Define the convultion of two functions f and g as:

$$(f*g)(x)=\int_{-\infty}^{\infty}f(\tau)g(x-\tau)d\tau$$

Is there any closed form for a multiple convultion: $(f_1*f_2*...*f_p)(x)$?

Answer 1

\begin{eqnarray} (f_1 \star f_2 \star \cdots \star f_n)(x) &=& \int {\rm d} x_{n-1}{\rm d} x_n \cdots {\rm d }x_{1} ~f_n(x-x_{n-1}) f_{n-1}(x_{n-1} - x_{n-2})\cdots f_1(x_1) \\ &=& \int {\rm d}^{n-1}{\bf x} ~f_n(x - x_{n-1}) f_1(x_1)\prod_{k=2}^{n-1}f_k(x_{k} - x_{k-1}) \tag{1} \end{eqnarray}

To prove if use induction

Works for $n=2$

Indeed for $n=2$ the product in the integral is not evaluated and you recover

$$ (\color{blue}{f_1} \star \color{red}{f_2})(x) = \int {\rm d}x_1 \color{red}{f_2(x - x_1)} \color{blue}{f_1(x_1)} \tag{2} $$

(colors are there to help you follow the order of the operations)

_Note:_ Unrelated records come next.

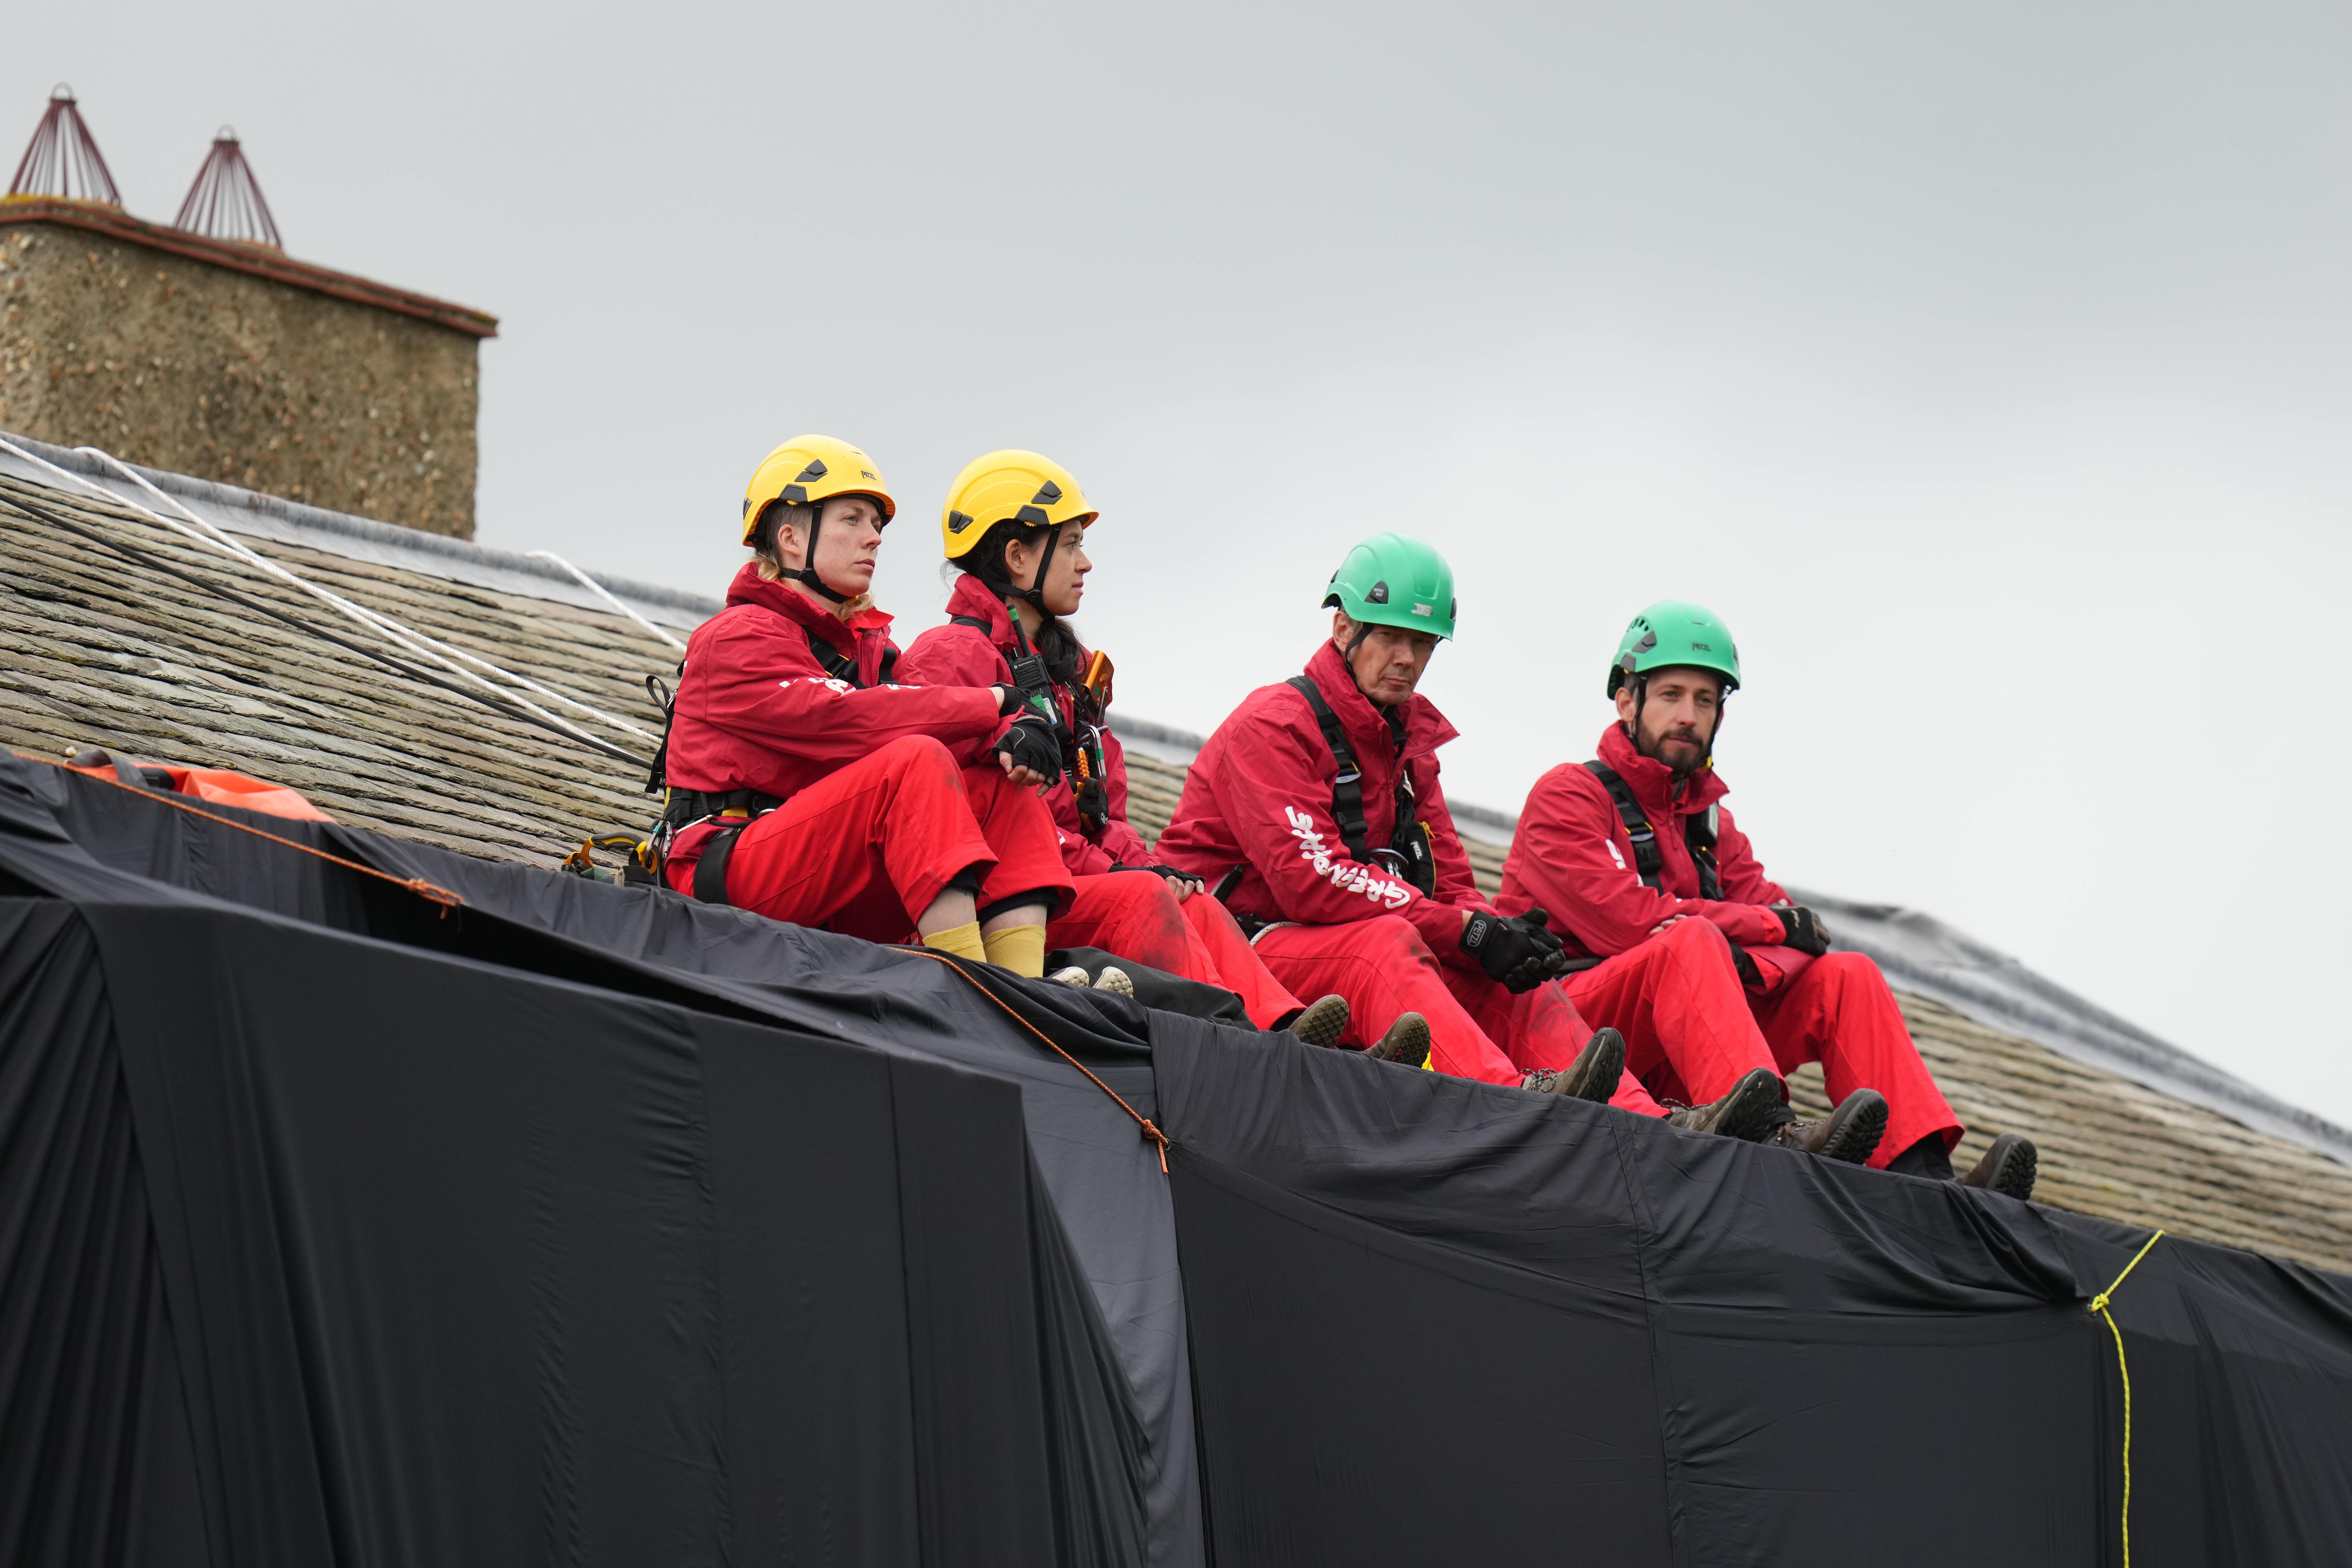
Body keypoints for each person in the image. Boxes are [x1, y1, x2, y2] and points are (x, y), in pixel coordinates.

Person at [1155, 532, 1774, 1128]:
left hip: (1342, 951)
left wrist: (1496, 934)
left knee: (1505, 974)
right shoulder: (1274, 725)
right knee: (1388, 942)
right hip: (1240, 952)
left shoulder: (1409, 753)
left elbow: (1451, 883)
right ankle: (1513, 1103)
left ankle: (1646, 1125)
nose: (1407, 659)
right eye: (1391, 636)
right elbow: (1313, 883)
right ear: (1343, 628)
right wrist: (1469, 931)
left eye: (1423, 642)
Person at [1497, 599, 2038, 1197]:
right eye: (1672, 695)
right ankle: (1770, 1134)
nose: (1689, 716)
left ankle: (1923, 1177)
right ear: (1627, 701)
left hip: (1689, 1045)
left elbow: (1807, 939)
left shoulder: (1711, 827)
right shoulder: (1568, 796)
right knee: (1691, 943)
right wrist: (1753, 936)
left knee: (1848, 975)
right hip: (1577, 1038)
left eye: (1706, 701)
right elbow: (1630, 923)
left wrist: (1743, 955)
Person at [896, 449, 1387, 1054]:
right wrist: (1125, 874)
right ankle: (1248, 1052)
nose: (1086, 562)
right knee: (1145, 896)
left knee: (1193, 900)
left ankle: (1292, 1040)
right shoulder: (949, 657)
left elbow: (1104, 818)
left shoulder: (1071, 674)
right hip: (1006, 906)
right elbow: (966, 814)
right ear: (1017, 557)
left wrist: (1150, 865)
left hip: (1072, 885)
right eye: (1071, 544)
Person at [653, 434, 1077, 976]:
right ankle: (969, 984)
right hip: (726, 877)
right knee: (916, 761)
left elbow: (926, 703)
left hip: (821, 873)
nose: (873, 538)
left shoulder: (869, 648)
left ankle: (1021, 986)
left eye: (876, 525)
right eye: (852, 520)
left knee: (1003, 785)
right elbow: (843, 718)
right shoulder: (737, 636)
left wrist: (1010, 732)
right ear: (790, 539)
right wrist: (997, 702)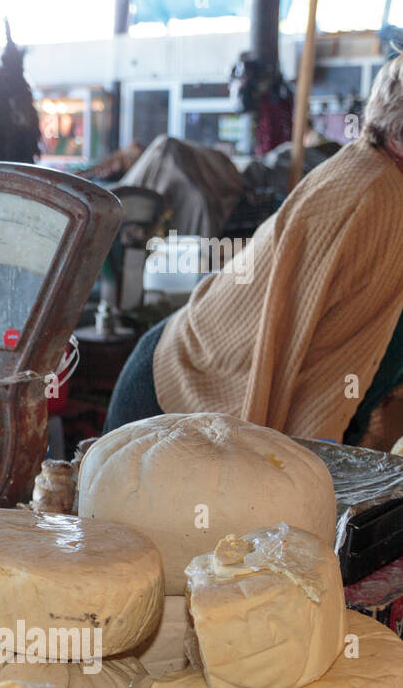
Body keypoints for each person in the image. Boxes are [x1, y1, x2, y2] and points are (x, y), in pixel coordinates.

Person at [105, 54, 403, 442]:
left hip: (188, 386)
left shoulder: (373, 173)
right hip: (181, 404)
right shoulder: (376, 200)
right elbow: (335, 367)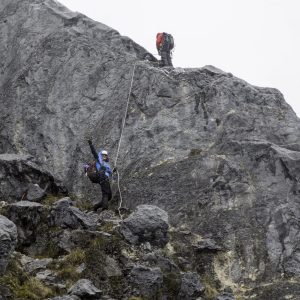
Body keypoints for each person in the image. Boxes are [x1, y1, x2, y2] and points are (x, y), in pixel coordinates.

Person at [86, 139, 113, 212]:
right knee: (106, 194)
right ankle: (105, 209)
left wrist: (113, 171)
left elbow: (109, 173)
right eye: (103, 155)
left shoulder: (106, 164)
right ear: (101, 155)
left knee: (109, 196)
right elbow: (94, 152)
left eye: (106, 155)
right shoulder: (99, 160)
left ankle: (96, 206)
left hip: (105, 179)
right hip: (102, 177)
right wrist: (90, 144)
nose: (105, 156)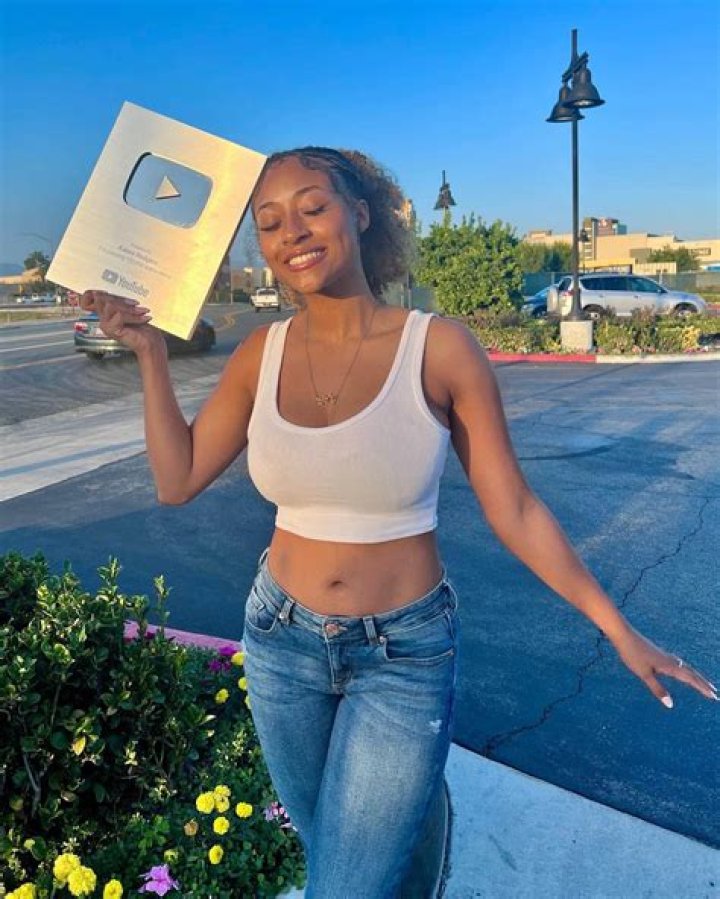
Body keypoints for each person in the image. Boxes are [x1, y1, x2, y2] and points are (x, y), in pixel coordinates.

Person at [80, 146, 717, 899]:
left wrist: (618, 628)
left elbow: (513, 507)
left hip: (403, 655)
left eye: (313, 208)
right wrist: (150, 353)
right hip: (281, 641)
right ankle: (420, 824)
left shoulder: (438, 347)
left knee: (345, 885)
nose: (292, 233)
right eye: (270, 223)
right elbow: (177, 478)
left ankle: (416, 811)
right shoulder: (259, 353)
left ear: (359, 213)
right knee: (336, 852)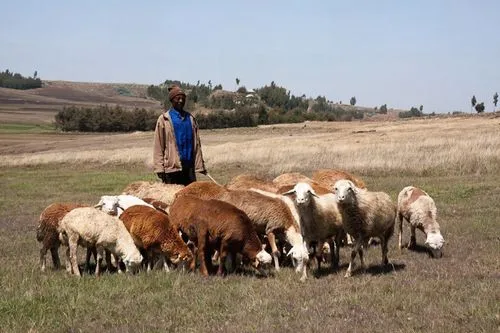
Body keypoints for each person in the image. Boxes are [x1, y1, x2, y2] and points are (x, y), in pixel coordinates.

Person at [153, 85, 207, 185]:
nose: (181, 101)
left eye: (183, 98)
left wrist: (200, 165)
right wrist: (159, 168)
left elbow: (196, 145)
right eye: (178, 98)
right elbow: (158, 145)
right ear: (172, 100)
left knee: (190, 198)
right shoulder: (164, 119)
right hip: (172, 169)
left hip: (189, 168)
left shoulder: (190, 118)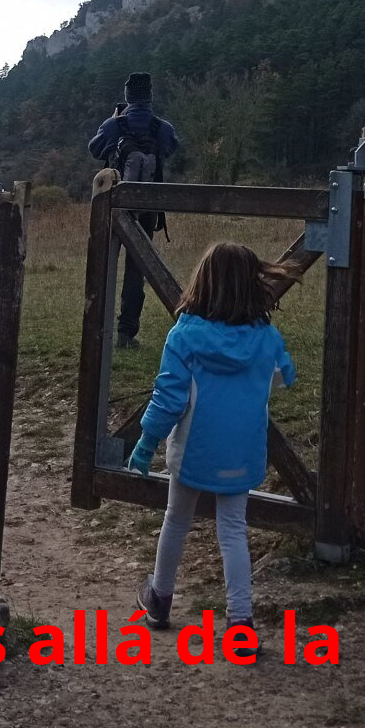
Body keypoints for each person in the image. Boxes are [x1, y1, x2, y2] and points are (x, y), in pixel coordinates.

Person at [127, 242, 298, 657]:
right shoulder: (267, 339)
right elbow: (285, 377)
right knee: (233, 531)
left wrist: (147, 442)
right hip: (241, 454)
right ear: (251, 286)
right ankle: (240, 624)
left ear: (203, 283)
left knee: (177, 519)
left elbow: (167, 399)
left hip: (192, 452)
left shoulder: (184, 336)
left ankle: (160, 598)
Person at [87, 72, 179, 348]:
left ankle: (96, 329)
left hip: (115, 204)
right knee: (136, 268)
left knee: (104, 264)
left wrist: (114, 121)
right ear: (150, 97)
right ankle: (127, 333)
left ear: (128, 97)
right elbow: (171, 149)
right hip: (147, 206)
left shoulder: (115, 124)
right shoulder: (162, 127)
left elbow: (94, 149)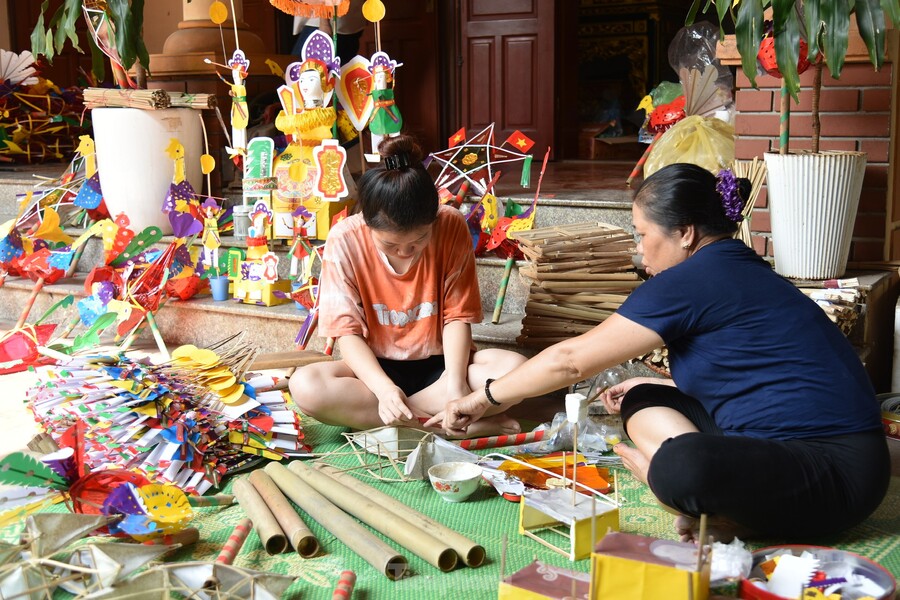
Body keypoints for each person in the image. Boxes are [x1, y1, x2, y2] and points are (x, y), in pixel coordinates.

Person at [427, 163, 890, 542]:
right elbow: (749, 372)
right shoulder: (736, 265)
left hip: (834, 476)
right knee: (641, 398)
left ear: (685, 233)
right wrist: (663, 384)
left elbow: (571, 360)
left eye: (641, 233)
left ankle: (671, 484)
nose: (637, 249)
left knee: (679, 468)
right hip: (781, 445)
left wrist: (482, 398)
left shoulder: (688, 282)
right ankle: (705, 492)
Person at [290, 135, 527, 434]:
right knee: (306, 385)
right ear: (368, 223)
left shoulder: (451, 224)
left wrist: (454, 386)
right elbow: (346, 332)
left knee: (517, 370)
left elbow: (458, 316)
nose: (405, 252)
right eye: (390, 244)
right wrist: (385, 391)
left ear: (433, 220)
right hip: (374, 372)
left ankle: (410, 423)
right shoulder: (345, 238)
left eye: (418, 241)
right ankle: (448, 427)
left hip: (442, 368)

Assume that works for $n - 1$

\begin{eqnarray} (f_1 \star f_2 \star \cdots \star f_{n-1})(x) &=& \int {\rm d}^{n-2}{\bf x} ~f_{n-1}(x - x_{n-2}) f_1(x_1)\prod_{k=2}^{n-2}f_k(x_{k} - x_{k-1}) \tag{3} \end{eqnarray}

Let's show that works for $n$

\begin{eqnarray} (f_1 \star f_2 \star \cdots \star f_n)(x) &=& (\color{blue}{(f_1 \star f_2 \star \cdots \star f_{n-1})}\star \color{red}{f_n})(x) \\ &\stackrel{(1)}{=}& \int {\rm d}x_{n-1}~ \color{red}{f_{n}(x - x_{n-1})} \color{blue}{ \left( f_1 \star f_2 \cdots \star f_{n-1} \right)(x_{n-1})} \\ &\stackrel{(2)}{=}& \int {\rm d}x_{n-1}~ \color{red}{f_{n}(x - x_{n-1})} \color{blue}{ \left(\int {\rm d}^{n-2}{\bf x} ~f_{n-1}(x_{n-1} - x_{n-2}) f_1(x_1)\prod_{k=2}^{n-2}f_k(x_{k} - x_{k-1}) \right)} \\ &=& \int {\rm d}x_{n-1}{\rm d}^{n-2}{\bf x}~ \color{red}{f_{n}(x - x_{n-1})} \color{blue}{ f_1(x_1)\prod_{k=2}^{n-1}f_k(x_{k} - x_{k-1}) } \\ &=& \int {\rm d}^{n-1}{\bf x}~ f_{n}(x - x_{n-1}) f_1(x_1)\prod_{k=2}^{n-1}f_k(x_{k} - x_{k-1}) \end{eqnarray}